Significantly, the Preamble to the Treaty declares, “Whereas Japan for its part declares its intention to apply for membership in the United Nations.”
For a state to gain UN membership, the UN Security Council must first recommend candidates to the full General Assembly for consideration. In the Council the threat of the Soviet veto posed a clear and present diplomatic danger to any applicant to which Moscow held a historic or current political quarrel.
In the Spring of 1952, the State Department considered a number of options and scenarios to facilitate membership. On 21 March a Confidential Memorandum stated candidly, “Our main interest in connection with Japan should be to secure its admission at the earliest possible date.”
Japan made a formal application for UN membership on 16 June 1952.
Indeed the Eisenhower Administration and the adroit leadership of Secretary of State John Foster Dulles, served as a diplomatic pathfinder to guide along Japan’s complicated road towards admission.
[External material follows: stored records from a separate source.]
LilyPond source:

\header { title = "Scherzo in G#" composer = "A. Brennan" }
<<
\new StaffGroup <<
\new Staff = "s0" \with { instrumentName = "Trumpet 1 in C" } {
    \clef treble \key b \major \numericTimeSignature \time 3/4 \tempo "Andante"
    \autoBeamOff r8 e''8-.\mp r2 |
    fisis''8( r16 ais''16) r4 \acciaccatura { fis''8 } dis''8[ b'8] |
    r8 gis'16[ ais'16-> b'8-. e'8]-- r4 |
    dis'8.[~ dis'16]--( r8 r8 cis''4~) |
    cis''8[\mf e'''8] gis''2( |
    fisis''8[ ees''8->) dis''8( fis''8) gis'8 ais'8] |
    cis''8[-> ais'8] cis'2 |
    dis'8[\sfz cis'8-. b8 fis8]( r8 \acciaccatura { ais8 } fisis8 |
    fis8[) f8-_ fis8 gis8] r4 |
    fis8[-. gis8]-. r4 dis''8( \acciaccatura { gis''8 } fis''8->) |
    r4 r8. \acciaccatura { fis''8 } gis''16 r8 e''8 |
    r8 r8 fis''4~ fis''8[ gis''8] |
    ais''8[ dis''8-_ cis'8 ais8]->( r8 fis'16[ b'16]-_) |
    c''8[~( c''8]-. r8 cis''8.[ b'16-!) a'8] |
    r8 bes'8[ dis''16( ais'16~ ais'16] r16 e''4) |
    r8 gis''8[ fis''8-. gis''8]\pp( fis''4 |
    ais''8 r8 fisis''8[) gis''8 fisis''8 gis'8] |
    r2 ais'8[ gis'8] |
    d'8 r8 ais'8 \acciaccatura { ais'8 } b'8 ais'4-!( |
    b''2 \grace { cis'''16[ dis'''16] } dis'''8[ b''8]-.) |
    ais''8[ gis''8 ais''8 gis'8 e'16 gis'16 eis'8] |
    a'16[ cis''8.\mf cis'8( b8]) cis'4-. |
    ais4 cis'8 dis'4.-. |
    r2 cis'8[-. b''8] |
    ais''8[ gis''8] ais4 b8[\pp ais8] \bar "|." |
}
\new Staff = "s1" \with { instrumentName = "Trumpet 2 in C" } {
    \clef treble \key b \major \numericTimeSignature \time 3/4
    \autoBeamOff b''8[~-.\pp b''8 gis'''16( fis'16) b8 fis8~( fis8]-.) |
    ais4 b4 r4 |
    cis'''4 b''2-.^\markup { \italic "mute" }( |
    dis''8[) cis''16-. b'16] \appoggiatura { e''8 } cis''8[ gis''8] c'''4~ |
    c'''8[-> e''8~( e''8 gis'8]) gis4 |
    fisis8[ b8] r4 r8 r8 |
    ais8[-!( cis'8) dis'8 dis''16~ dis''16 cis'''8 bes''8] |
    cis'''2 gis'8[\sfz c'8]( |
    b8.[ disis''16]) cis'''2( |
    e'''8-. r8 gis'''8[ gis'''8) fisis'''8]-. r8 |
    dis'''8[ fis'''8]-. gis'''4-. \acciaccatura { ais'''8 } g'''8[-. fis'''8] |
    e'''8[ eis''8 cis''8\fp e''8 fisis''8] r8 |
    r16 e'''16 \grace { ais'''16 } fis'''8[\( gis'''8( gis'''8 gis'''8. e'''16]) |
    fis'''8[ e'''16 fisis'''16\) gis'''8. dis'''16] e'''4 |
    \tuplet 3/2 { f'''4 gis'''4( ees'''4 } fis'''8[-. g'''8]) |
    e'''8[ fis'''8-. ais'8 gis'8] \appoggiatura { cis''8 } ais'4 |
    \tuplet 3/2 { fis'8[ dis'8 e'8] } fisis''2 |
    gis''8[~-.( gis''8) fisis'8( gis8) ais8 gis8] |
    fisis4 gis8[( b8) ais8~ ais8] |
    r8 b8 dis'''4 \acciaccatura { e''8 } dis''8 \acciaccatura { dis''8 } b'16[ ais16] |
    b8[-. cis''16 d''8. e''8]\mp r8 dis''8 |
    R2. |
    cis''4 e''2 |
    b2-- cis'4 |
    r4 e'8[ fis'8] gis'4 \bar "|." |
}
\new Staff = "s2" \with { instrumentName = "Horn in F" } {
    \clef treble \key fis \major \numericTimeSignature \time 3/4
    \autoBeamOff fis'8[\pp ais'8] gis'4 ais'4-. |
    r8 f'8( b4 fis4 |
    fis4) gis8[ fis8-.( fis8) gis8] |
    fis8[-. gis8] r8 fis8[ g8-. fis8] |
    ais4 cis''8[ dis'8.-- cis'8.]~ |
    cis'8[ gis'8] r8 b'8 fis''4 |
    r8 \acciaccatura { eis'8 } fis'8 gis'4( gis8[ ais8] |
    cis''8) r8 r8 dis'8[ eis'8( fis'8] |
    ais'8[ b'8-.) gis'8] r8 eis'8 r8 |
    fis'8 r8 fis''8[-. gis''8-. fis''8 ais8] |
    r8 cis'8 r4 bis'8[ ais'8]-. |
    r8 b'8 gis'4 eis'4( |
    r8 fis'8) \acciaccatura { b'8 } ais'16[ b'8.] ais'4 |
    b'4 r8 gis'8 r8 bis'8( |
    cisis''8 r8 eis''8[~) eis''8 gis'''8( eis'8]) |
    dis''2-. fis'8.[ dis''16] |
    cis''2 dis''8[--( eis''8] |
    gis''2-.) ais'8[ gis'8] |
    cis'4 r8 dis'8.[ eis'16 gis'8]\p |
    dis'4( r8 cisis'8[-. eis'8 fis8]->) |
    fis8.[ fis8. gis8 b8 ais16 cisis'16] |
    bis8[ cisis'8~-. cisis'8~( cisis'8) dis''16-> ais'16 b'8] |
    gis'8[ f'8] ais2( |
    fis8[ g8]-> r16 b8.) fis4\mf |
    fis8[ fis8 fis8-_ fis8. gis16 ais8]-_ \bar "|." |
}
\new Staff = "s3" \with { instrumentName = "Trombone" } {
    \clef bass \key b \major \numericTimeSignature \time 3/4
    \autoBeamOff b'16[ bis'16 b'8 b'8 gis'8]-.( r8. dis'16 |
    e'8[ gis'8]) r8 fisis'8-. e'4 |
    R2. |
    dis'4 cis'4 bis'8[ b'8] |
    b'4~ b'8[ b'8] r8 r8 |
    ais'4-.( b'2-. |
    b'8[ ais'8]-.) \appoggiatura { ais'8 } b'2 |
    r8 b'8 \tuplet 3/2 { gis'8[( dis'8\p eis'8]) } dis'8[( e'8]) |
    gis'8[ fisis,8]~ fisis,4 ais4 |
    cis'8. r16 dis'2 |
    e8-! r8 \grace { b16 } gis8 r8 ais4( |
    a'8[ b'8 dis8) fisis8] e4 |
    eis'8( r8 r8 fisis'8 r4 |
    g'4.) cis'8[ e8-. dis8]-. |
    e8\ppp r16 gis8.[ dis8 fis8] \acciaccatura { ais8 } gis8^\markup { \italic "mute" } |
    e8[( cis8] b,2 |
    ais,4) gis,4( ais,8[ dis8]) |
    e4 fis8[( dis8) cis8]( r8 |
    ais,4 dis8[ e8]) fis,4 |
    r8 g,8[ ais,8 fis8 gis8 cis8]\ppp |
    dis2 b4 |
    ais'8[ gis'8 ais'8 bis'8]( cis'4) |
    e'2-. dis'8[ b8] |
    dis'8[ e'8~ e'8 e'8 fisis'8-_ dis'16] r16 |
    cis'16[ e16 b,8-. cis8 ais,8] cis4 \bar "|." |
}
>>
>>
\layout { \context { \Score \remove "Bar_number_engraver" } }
The year 1955 saw the UN’s largest membership surge since its founding a decade earlier. On 14 December the Security Council adopted a draft resolution listing sixteen countries which were recommended for admission. Fourteen countries were part of a “package deal” for simultaneous admission. The group included nine non-Soviet applicants; Austria, Ceylon, Finland, Ireland, Italy, Libya, Jordan, Nepal and Portugal. The five Soviet candidates were Albania, Bulgaria, Hungary, Outer Mongolia, Romania.
Nonetheless besides Japan, Finland, Italy and Hungary had been Axis members.
A Soviet veto blocking Japan’s membership ignited a firestorm of criticism in Tokyo.
In 1956 it appeared at long last it would be the turn of the Tokyo government to attain UN admission. In late October an agreement establishing diplomatic relations between Japan and the USSR stated that “USSR will support Japan’s request for admission to membership in the United Nations.” Naturally there was the nagging concern that Moscow may tie the admission to a larger “deal” unpalatable to the West.
The diplomatic breakthrough could not come soon enough. On 12 December 1956, the Security Council unanimously adopted a resolution which recommended to the General Assembly that Japan be admitted to UN membership.
Addressing the Council American Ambassador Henry Cabot Lodge stated, “The voice of Japan will be a significant addition to the growing participation and responsibility of Asian countries in the United Nations.”
Nationalist China’s delegate T.F. Tsiang presented his case both elegantly and with compassion, especially in the light of the recent Sino/Japanese war, “The Government and people of China ardently hope that Japan will be admitted to the United Nations… The new Japan is profoundly devoted to peace and democracy.”
On Tuesday 18 December the full General Assembly voted on Japan’s admission. Resolution #1113 was adopted unanimously by a roll call vote.
Japan’s Foreign Minister Mamoru Shigemitsu ascended the Assembly rostrum to thank the world community.
Thus a month after these tragic events in Suez and Hungary, Japan gained formal membership in the United Nations in New York. In these tense and uncertain times, delegates knew that a democratic and economically revived Japan would serve as a powerful geopolitical bulwark in East Asia.
Japan had emerged from the ashes of war and ignominy to its readmission into the international community. UN membership became the crowning achievement in the Tokyo government’s postwar standing and wider diplomatic legitimacy.
Fast forward sixty years. Japan is a key player in the UN system and remains the organization’s second largest financial contributor. UN Secretary General Ban-Ki-moon, himself a Korean stated, “Japan has shown a strong commitment to the United Nations Charter and made significant contributions to the organization’s work.”